La verdad es que no fue una relación con ataduras o pactos previos.
Se debió de terminar del mismo modo que empezó.
Rosa cambió de aires y pandilla, él se fue a la universidad y, fin, no volvieron a verse.
Se había casado y tenía una niña; estaba más guapo todavía, como más «hecho».
Rosa estaba casada y, aunque ya empezaba a cansarse de su pareja, ni se planteaba liarse con nadie.
Pachi hablaba con admiración de su mujer e hija, y, salvo una leve caricia en la zona lumbar al despedirse, no notó ninguna señal de rescoldo de antaño.
Se despiden del «inspector»... Chocaba un poco verlo con su cartera, colgada de bandolera, y su traje, cuando Rosa se acordaba de «otras» cosas menos serias...
Yolanda, después de saber la historia, preguntó más sobre la vida de Rosa; su familia, donde había estudiado, cuando se había casado...
Llegaron a la parte familiar y ahí se percató de que estaban emparentadas.
Y le contó a Rosa muchas cosas de su cuñada; asuntos íntimos que, Rosa y su familia sabían, como que la cuñada, prima de Yolanda, trabajó muchos años en la lonja del puerto y nunca olía a pescado cuando salía...
Sí, Rosa, tenía una sobrina que era pelirroja y muy miope. Idéntica al jefe de su cuñada...
Rosa también preguntó a Yolanda por la suya. Una hermana y su marido tenían una carbonería. El cuñado venía a veces por el quiosco; tenía una parrillada por esa calle como cliente.
Pues esa hermana, decía que era muy fogosa. Todos los hermanos se juntaban los sábados a comer en casa de la madre, allá en la aldea donde Cristo no puso pie. Yolanda los había pillado varias veces follando en cualquier lado. Incluso, paraban la furgoneta durante el trayecto de ida o vuelta para lo mismo. 

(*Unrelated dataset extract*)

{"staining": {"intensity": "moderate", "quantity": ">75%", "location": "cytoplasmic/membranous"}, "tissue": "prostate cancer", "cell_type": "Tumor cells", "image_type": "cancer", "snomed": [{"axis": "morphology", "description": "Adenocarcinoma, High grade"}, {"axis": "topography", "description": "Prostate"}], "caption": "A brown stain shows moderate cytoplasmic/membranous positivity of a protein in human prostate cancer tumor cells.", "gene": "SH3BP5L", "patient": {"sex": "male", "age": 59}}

A partir de esa confesión, a Rosa, le entraba la risa cada vez que veía al carbonero. Se imaginaba a aquel tío, que era como un armario de tres cuerpos, sudoroso casi siempre y las uñas negras como un tizón, ¡dándolo todo!

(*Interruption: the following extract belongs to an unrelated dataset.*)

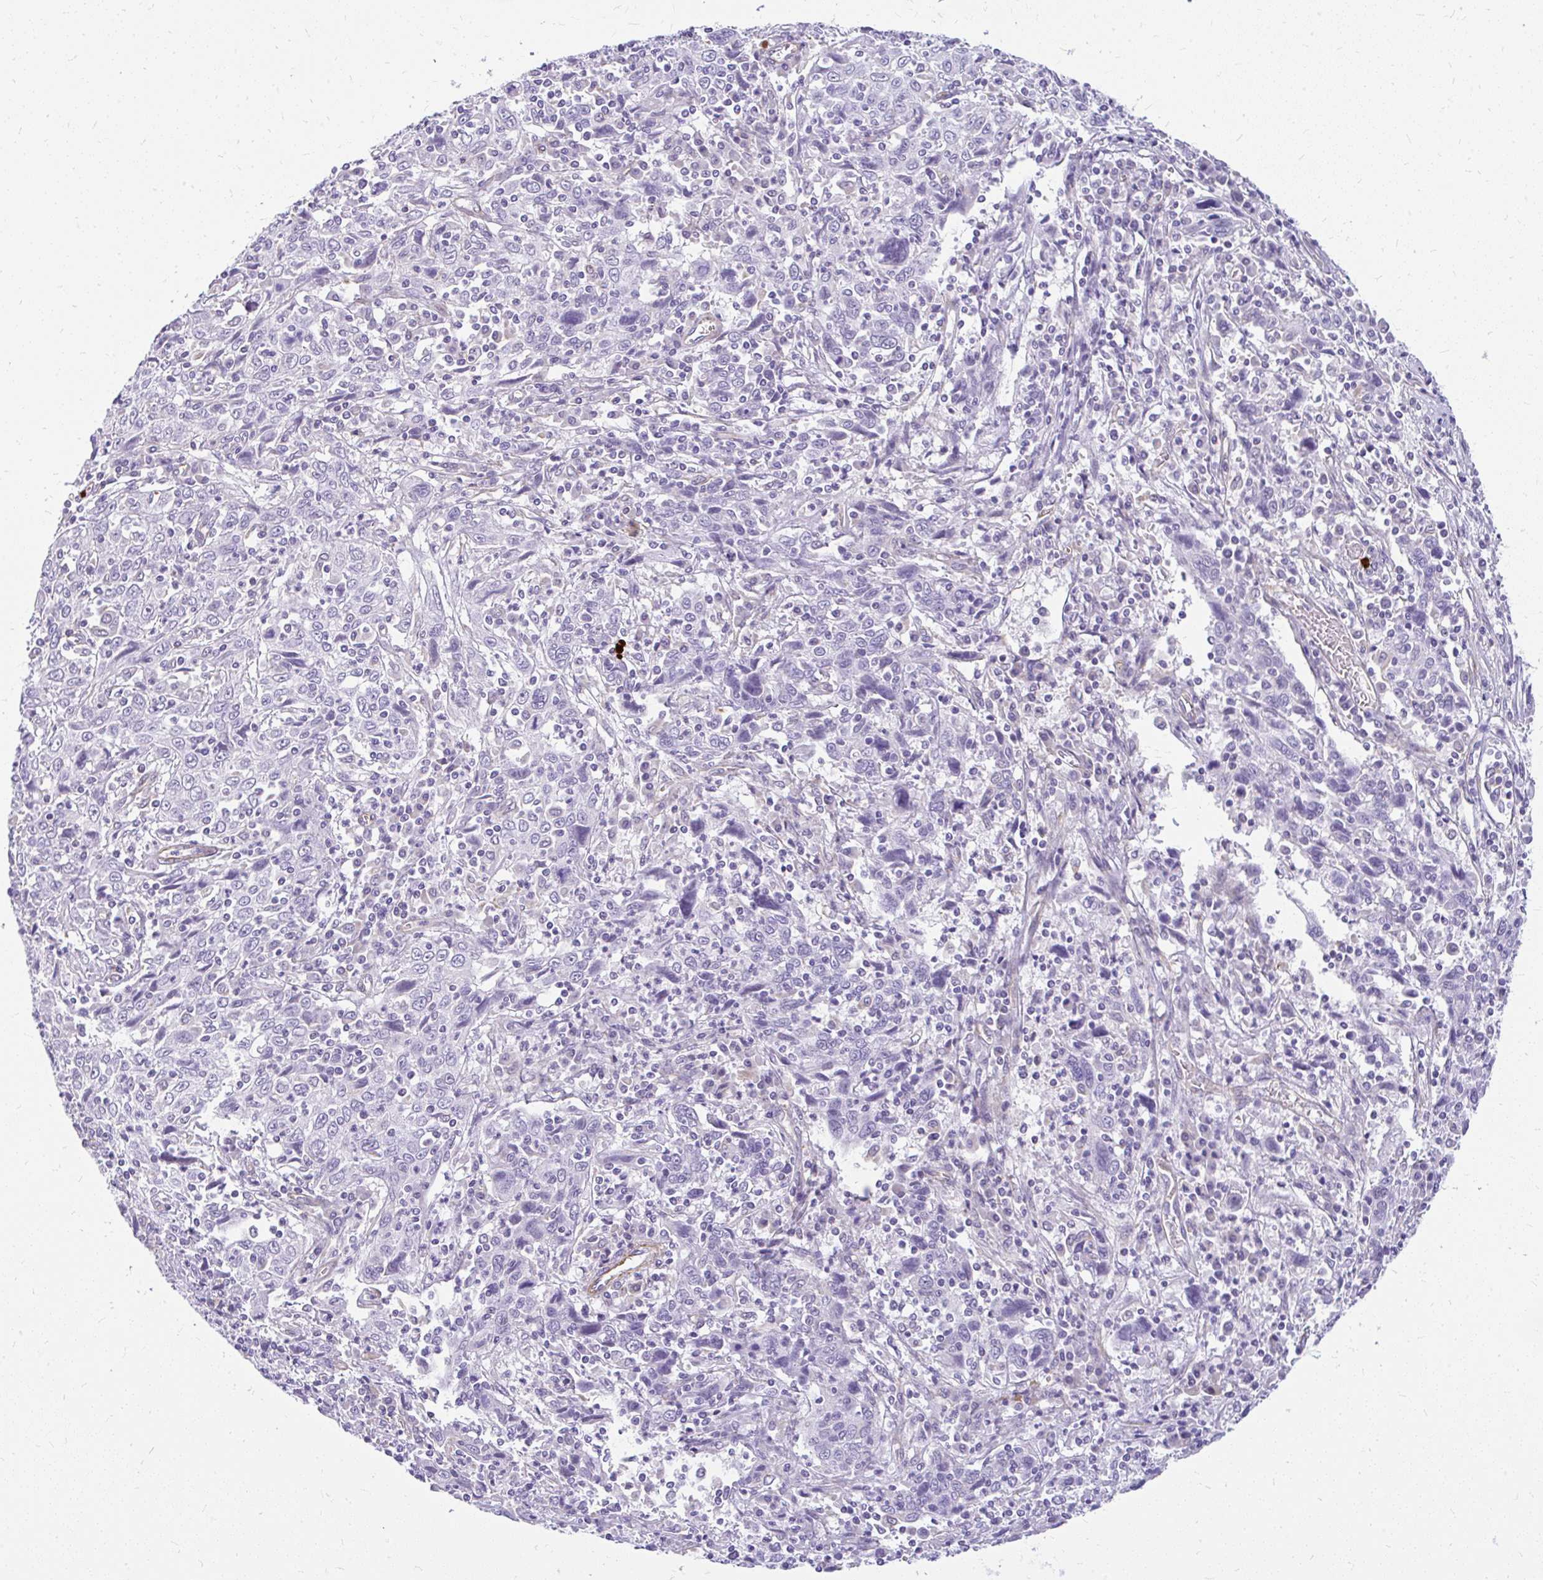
{"staining": {"intensity": "negative", "quantity": "none", "location": "none"}, "tissue": "cervical cancer", "cell_type": "Tumor cells", "image_type": "cancer", "snomed": [{"axis": "morphology", "description": "Squamous cell carcinoma, NOS"}, {"axis": "topography", "description": "Cervix"}], "caption": "Immunohistochemistry (IHC) of human cervical cancer (squamous cell carcinoma) displays no staining in tumor cells. (DAB immunohistochemistry, high magnification).", "gene": "FAM83C", "patient": {"sex": "female", "age": 46}}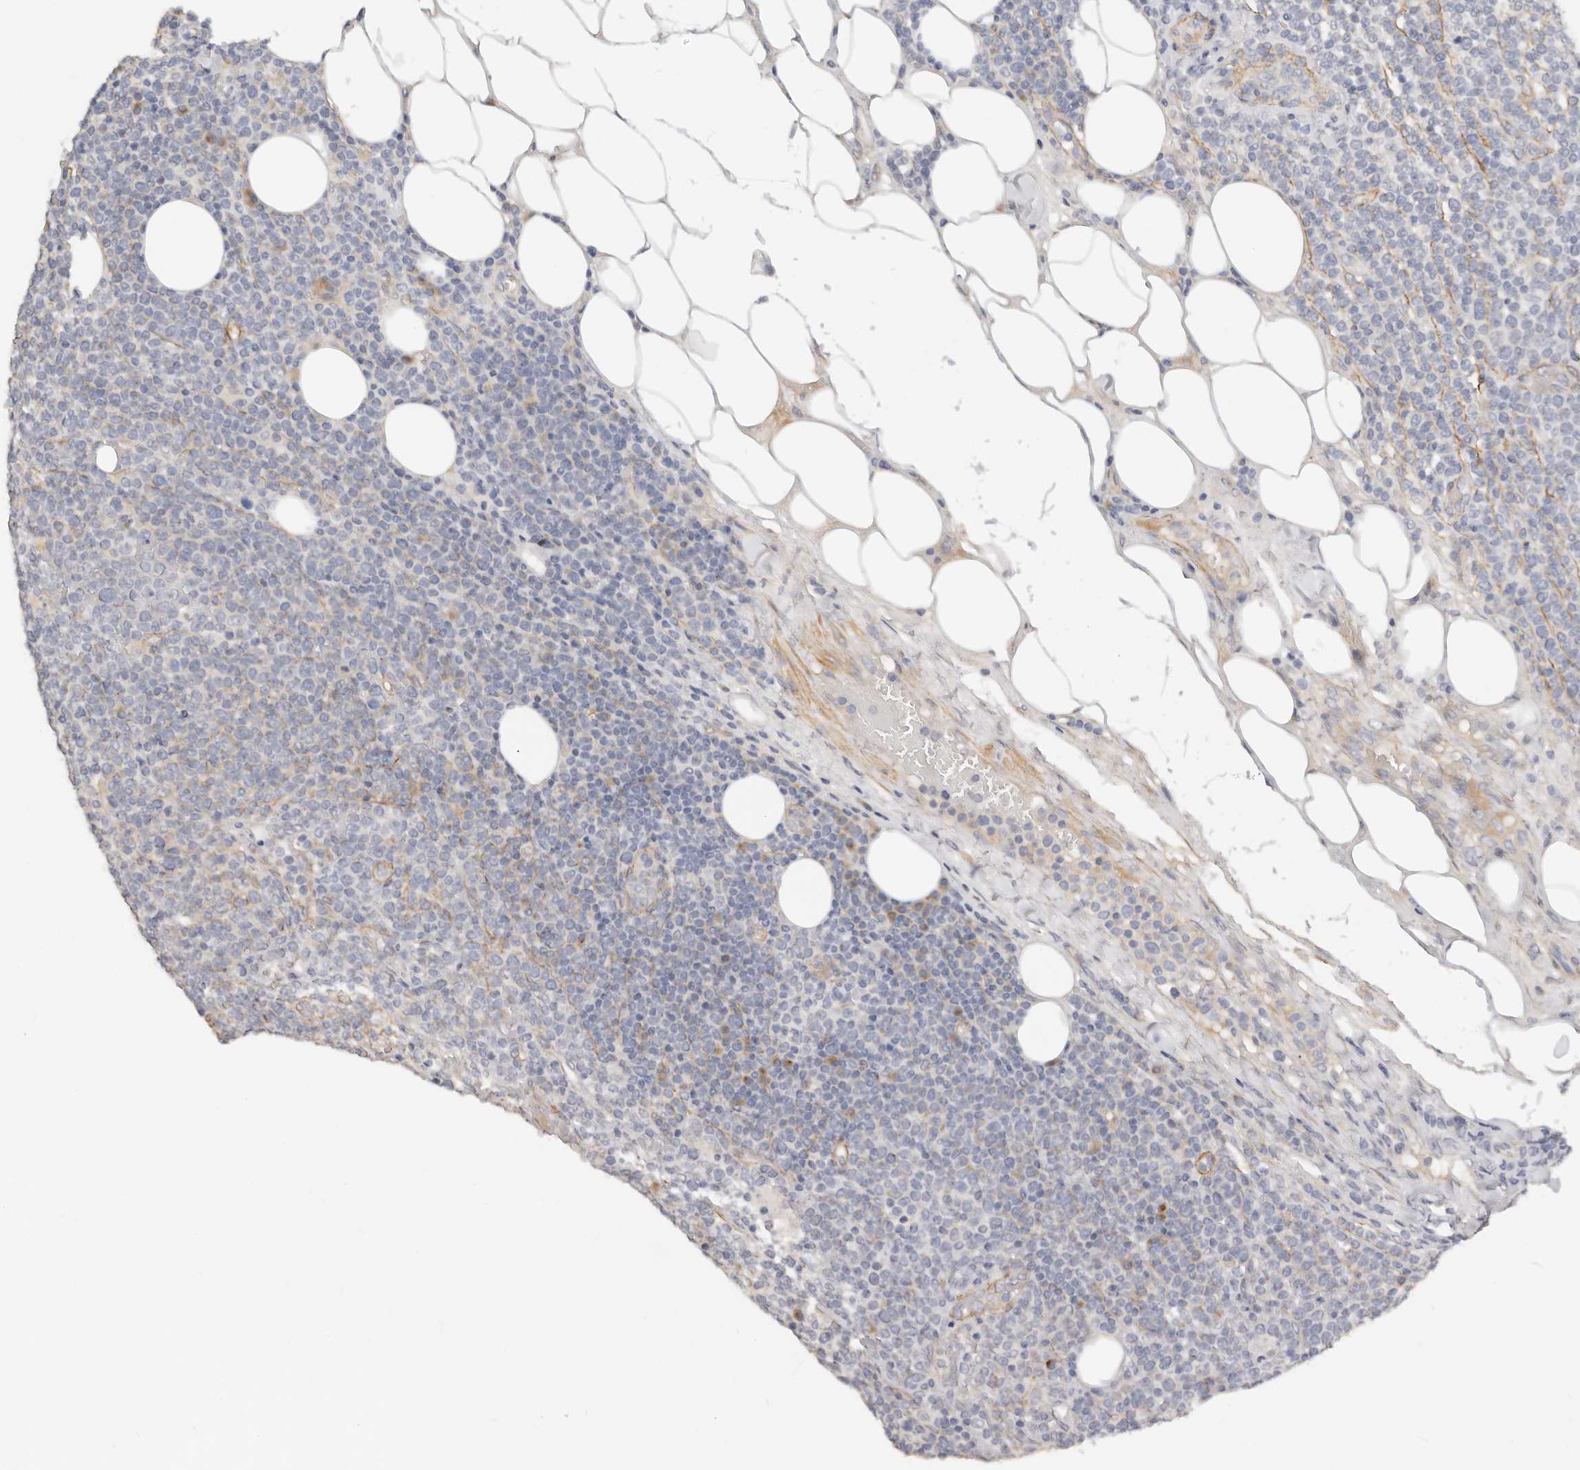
{"staining": {"intensity": "negative", "quantity": "none", "location": "none"}, "tissue": "lymphoma", "cell_type": "Tumor cells", "image_type": "cancer", "snomed": [{"axis": "morphology", "description": "Malignant lymphoma, non-Hodgkin's type, High grade"}, {"axis": "topography", "description": "Lymph node"}], "caption": "There is no significant positivity in tumor cells of lymphoma.", "gene": "RABAC1", "patient": {"sex": "male", "age": 61}}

Yolanda se había casado para salir de su casa. Soltera, con un hijo, en aquella aldea... Su padre no la dejaba salir a ningún lado. Al que es su marido, lo conoció yendo con su padre a otro pueblo. El tío mostró interés y ella predisposición y vio una oportunidad para dejar atrás la casa de sus padres, parecida a la de Bernarda Alba.
No estaba enamorada y, al empezar a trabajar y a  ganar bastante dinero, empezó a arreglarse. Su trabajo también le daba la oportunidad de conocer mucha gente y a hacerse demasiadas ilusiones con muchos de sus clientes masculinos.
A Rosa le daba la impresión de que no se atrevía a separarse, pero que tenía deseos que quizá nunca había experimentado, e imaginando, se ponía cachonda con muchos de los que por su trabajo pasaban...
Había uno, en especial, también de la empresa. No sé exactamente qué puesto tenía, algo parecido a un  supervisor; venía todas las semanas.
Un tío joven, bajito, no muy agraciado. Se intercambiaban bromas de quinceañeros, pero el tío no hacía más que arrimarse a Rosa desde el primer día, algo que la incomodaba y  le paró los pies.
Yolanda cogió muchísima confianza con Rosa; su hija pasaba algún finde  en su casa y ella le iba contando lo harta que estaba de su marido.
Bebía mucho, gritaba demasiado y le daba alguna hostia.
No sé cómo, el tío no veía nada... Ella se debía quedar estática, porque no lo entendía.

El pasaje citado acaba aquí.